If there’s one thing the English excel at, it’s creating snobs who are great at bitchy one-liners. And with the lead of the Patrick Melrose series of novels, author Edward St Aubyn, created a classic – which is why the recent miniseries adaptation (five novels turned into five hour-long episodes) was so eagerly anticipated by fans of snark.
Watching the first episode (the whole thing is out now on DVD), the series delivered everything you could have hoped for: Benedict Cumberbatch is Patrick Melrose, latest offspring of a one-proud family that’s fallen on hard times – in fact, times are so hard he’s the first family member in generations who’s had to work for a living. Not that he’s doing much work (or living, really) in the opening episode: his father (Hugo Weaving) has just died in New York, and Patrick’s flown over to collect the body… and do a massive amount of drugs, which is how he spends most of his days. He also loathes his father, which is where things start to get slightly interesting.

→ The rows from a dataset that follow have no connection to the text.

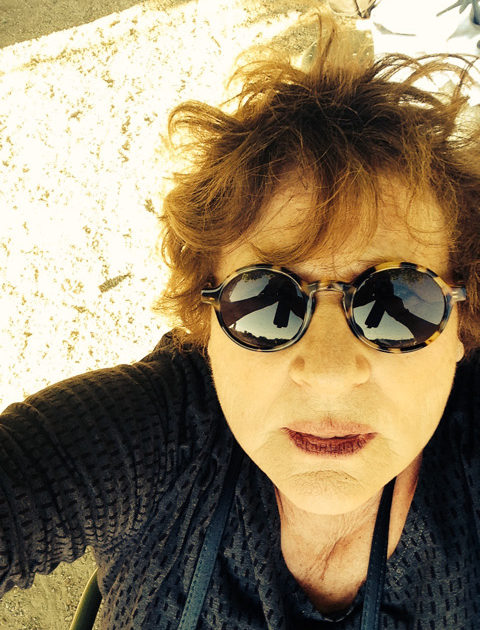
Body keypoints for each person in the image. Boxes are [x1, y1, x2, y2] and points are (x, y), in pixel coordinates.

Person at [1, 8, 480, 629]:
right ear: (205, 329)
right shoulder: (161, 434)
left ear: (461, 327)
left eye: (397, 304)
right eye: (266, 302)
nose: (329, 373)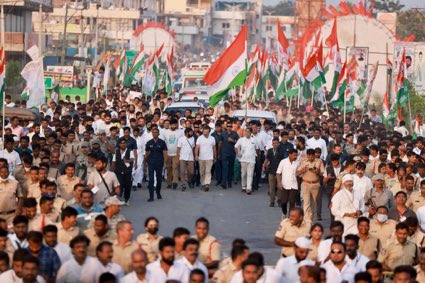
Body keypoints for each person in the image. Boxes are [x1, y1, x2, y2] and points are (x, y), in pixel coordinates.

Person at [296, 148, 324, 222]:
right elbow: (297, 173)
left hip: (315, 184)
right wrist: (303, 170)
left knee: (313, 205)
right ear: (307, 155)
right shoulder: (303, 161)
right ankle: (307, 221)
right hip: (305, 184)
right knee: (306, 203)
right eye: (309, 156)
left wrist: (317, 172)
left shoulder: (319, 161)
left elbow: (323, 173)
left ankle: (310, 220)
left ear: (314, 155)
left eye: (312, 156)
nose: (311, 158)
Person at [145, 127, 168, 201]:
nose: (154, 133)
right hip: (151, 163)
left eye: (156, 132)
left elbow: (165, 153)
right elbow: (147, 153)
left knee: (159, 179)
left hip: (159, 162)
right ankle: (151, 196)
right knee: (151, 180)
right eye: (153, 132)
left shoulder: (162, 142)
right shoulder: (149, 142)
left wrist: (165, 162)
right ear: (152, 133)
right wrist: (144, 163)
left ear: (158, 133)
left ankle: (158, 192)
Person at [234, 128, 258, 195]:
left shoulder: (254, 140)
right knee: (243, 174)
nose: (247, 133)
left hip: (252, 160)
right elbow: (235, 147)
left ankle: (249, 188)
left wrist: (256, 156)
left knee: (250, 174)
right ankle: (243, 186)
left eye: (248, 132)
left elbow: (257, 149)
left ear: (251, 133)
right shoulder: (241, 140)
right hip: (243, 159)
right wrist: (238, 153)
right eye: (246, 132)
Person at [276, 148, 299, 216]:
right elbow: (278, 173)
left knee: (292, 202)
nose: (295, 157)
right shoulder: (283, 162)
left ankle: (290, 217)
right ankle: (284, 212)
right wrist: (279, 183)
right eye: (294, 155)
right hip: (284, 185)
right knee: (284, 201)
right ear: (289, 155)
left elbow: (298, 173)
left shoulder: (297, 163)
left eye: (296, 155)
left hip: (294, 185)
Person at [112, 139, 134, 204]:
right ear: (119, 144)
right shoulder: (116, 152)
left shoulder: (130, 151)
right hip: (118, 172)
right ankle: (118, 197)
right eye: (121, 143)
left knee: (127, 186)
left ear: (126, 144)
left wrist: (127, 161)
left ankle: (127, 199)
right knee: (119, 185)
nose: (123, 144)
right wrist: (111, 171)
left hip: (127, 172)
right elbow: (113, 162)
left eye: (124, 143)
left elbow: (132, 159)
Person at [264, 138, 285, 206]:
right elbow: (267, 159)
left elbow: (284, 160)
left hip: (280, 172)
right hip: (271, 171)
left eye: (276, 143)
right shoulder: (270, 151)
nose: (274, 144)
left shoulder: (282, 150)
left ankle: (279, 200)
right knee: (271, 187)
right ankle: (272, 201)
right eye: (273, 143)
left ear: (278, 143)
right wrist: (264, 165)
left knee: (279, 187)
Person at [195, 126, 216, 192]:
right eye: (204, 131)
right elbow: (197, 147)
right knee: (202, 172)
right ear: (203, 131)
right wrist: (196, 155)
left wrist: (214, 157)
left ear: (209, 132)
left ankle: (207, 184)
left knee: (208, 171)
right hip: (201, 158)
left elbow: (214, 148)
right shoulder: (199, 138)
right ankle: (202, 183)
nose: (205, 133)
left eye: (206, 132)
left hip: (209, 158)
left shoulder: (212, 138)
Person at [164, 119, 183, 190]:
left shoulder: (180, 132)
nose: (173, 126)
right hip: (168, 154)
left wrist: (179, 154)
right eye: (172, 125)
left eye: (175, 125)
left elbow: (181, 143)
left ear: (177, 125)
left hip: (176, 154)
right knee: (168, 168)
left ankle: (175, 182)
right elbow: (164, 143)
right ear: (169, 125)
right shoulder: (166, 132)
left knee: (175, 168)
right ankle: (169, 183)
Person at [220, 120, 239, 189]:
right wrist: (219, 153)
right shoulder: (223, 133)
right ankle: (224, 182)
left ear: (232, 127)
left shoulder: (235, 133)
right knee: (225, 168)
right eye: (227, 126)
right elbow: (220, 143)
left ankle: (229, 182)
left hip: (232, 153)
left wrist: (233, 141)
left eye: (230, 126)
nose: (228, 127)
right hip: (224, 153)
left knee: (231, 168)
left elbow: (238, 143)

The first episode is pretty much a roller-coaster of drug abuse and crazy antics with just enough of an undercurrent of sadness to stop things from drifting off into pointlessness: Melrose might like taking drugs, but there’s a reason behind his addiction.
The second episode fills in the gaps, as over a childhood holiday in the family’s holiday home in the south of France we see his father is a loveless and – literally – abusive monster, while his mother (Jennifer Jason Leigh) is an ineffectual airhead with issues of her own. There’s still plenty of the trademark wit and quips, but it’s much tougher viewing in parts – and then it turns out that (thankfully) this is what the entire series is about.

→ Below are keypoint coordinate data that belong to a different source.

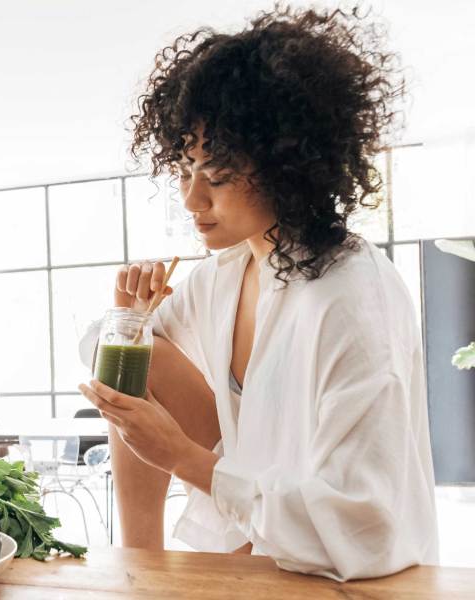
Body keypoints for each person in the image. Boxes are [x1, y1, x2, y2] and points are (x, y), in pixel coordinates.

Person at [77, 5, 438, 581]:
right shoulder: (225, 275)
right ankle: (138, 564)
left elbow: (366, 528)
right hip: (251, 554)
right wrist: (127, 319)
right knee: (127, 353)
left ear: (289, 167)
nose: (193, 200)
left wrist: (185, 459)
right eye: (186, 170)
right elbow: (113, 361)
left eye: (216, 177)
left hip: (345, 578)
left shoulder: (351, 296)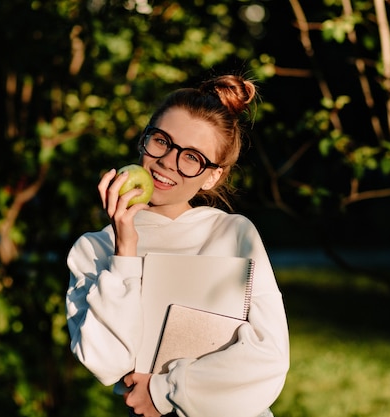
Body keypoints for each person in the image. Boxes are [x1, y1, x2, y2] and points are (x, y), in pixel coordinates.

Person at [66, 74, 289, 417]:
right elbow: (108, 362)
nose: (169, 161)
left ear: (213, 175)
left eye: (192, 157)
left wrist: (163, 391)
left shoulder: (233, 234)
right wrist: (125, 250)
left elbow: (269, 357)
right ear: (145, 140)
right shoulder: (95, 250)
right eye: (162, 141)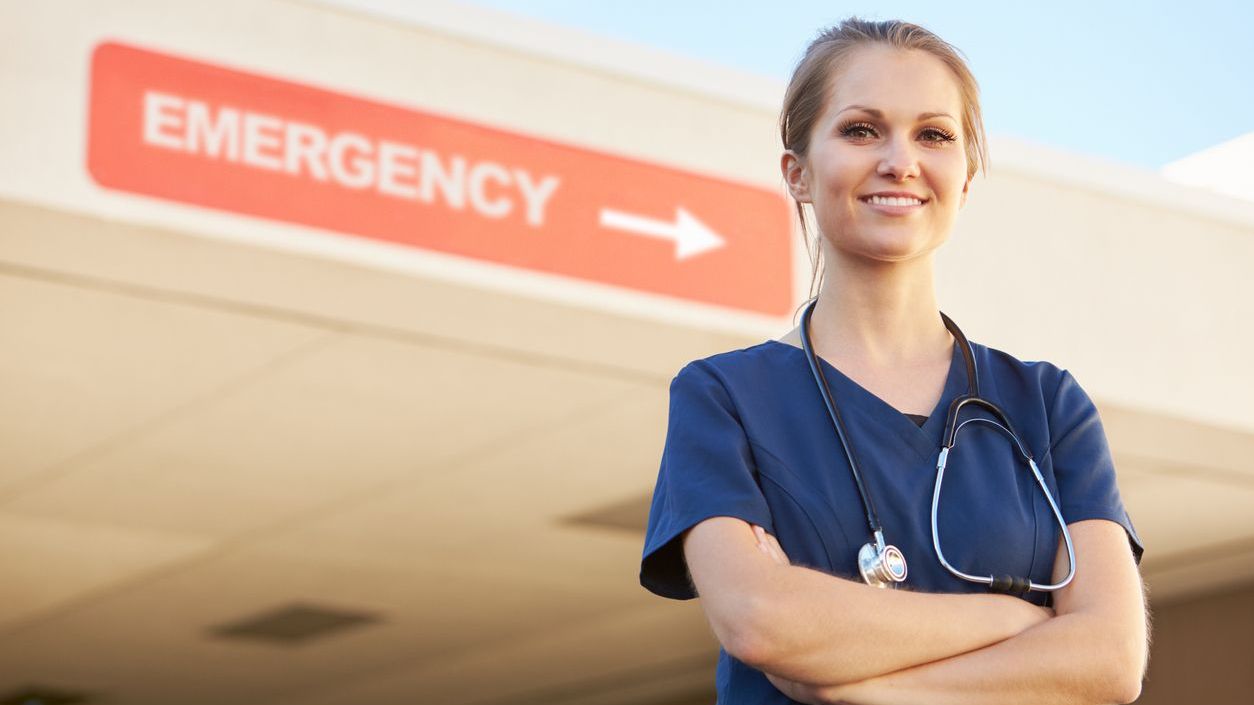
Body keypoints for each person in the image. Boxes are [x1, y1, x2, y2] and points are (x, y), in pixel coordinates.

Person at [638, 17, 1150, 705]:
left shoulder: (1047, 405)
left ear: (965, 178)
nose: (900, 161)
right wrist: (1013, 618)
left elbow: (1110, 659)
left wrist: (863, 683)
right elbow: (761, 621)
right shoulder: (723, 396)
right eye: (860, 130)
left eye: (934, 134)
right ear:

The first episode isn’t really a misdirection – being a hard-using party boy is at the core of who Patrick is – but the series is about someone trying to escape their past and become, for want of a better term, a better person; the three instalments that follow, covering the next decade and a half of Patrick’s life, see him battling against his addictions (which aren’t limited to drink and drugs) and trying to become a better father than his was. Relapses happen: they’re nowhere near as fun to watch as they were in the beginning. And Patrick’s anger towards his parents is completely justified: his father was a monster, while his mother provides no support whatsoever (she ends up giving away the family home to a hippie commune).

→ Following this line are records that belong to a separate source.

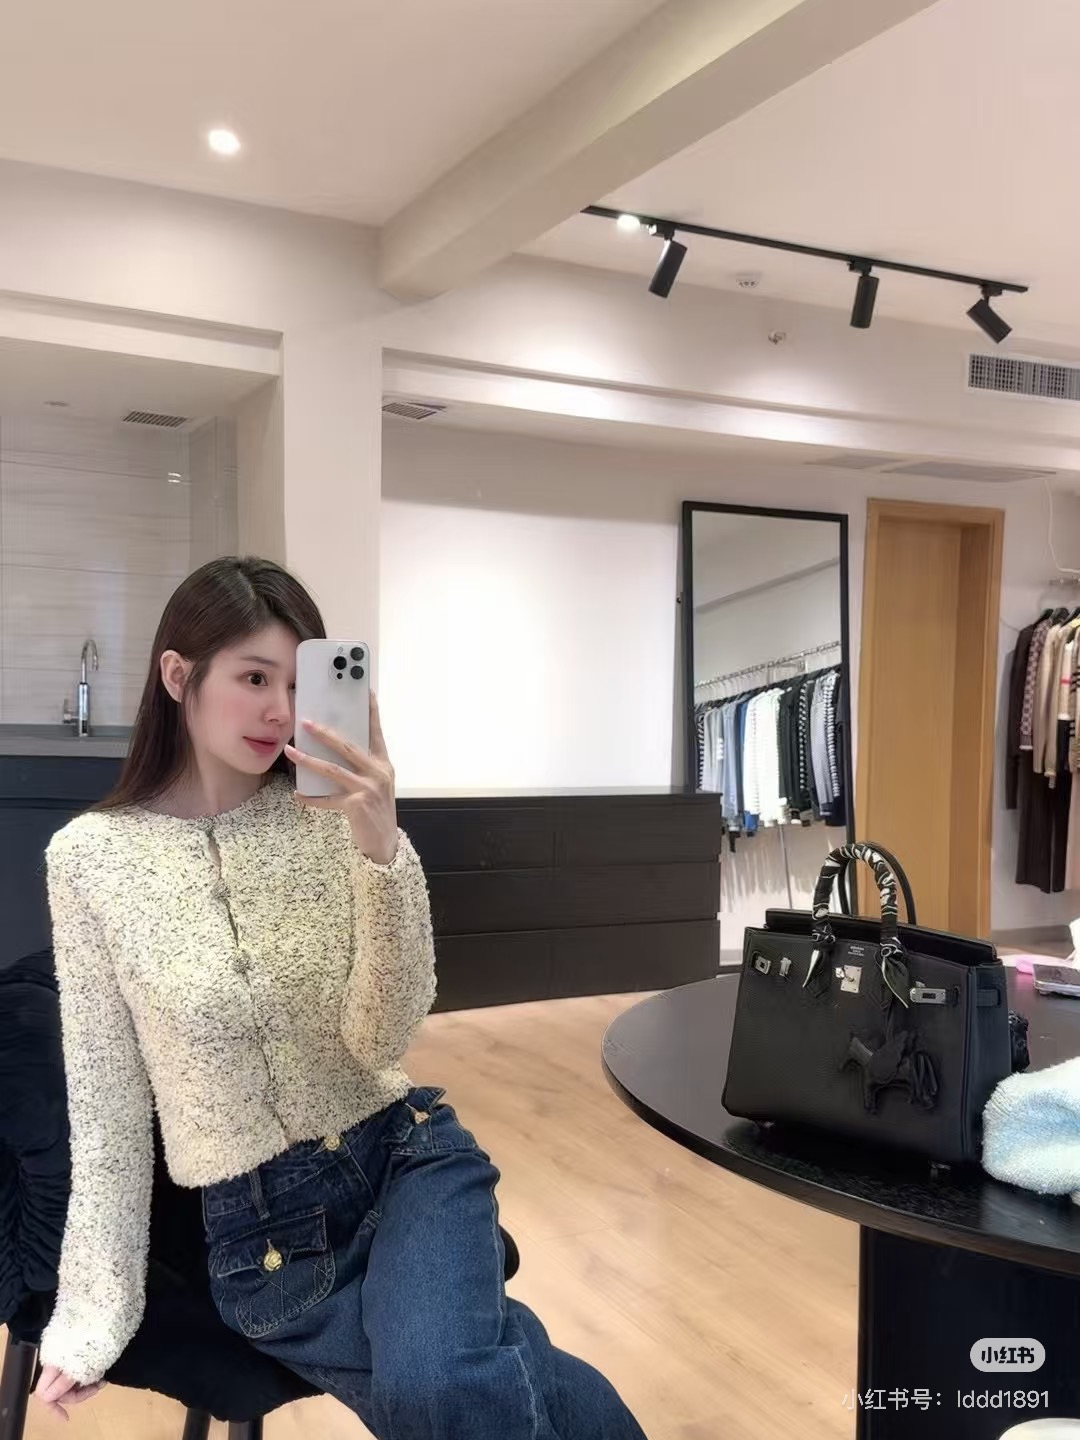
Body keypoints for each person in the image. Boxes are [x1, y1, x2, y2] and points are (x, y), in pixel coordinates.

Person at [33, 555, 647, 1438]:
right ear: (177, 675)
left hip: (403, 1160)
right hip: (268, 1243)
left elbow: (382, 1040)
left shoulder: (331, 822)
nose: (280, 710)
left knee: (441, 1387)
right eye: (254, 678)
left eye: (298, 682)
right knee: (476, 1380)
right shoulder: (89, 860)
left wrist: (379, 849)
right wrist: (93, 1312)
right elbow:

It’s a series that ends up being about someone deciding that while he might have been given the crap end of the stick, that doesn’t mean he has to go around beating the people he loves with it – and if that sounds a bit too grim and serious, it does also feature Cumberbatch doing his finest work to date as someone always ready with a smart (or smart-arse) line to stick into those around him. He’s a bastard, but he’s a likeable bastard, even when he’s being a bastard to people who really don’t deserve it – and more often than not, that list includes himself.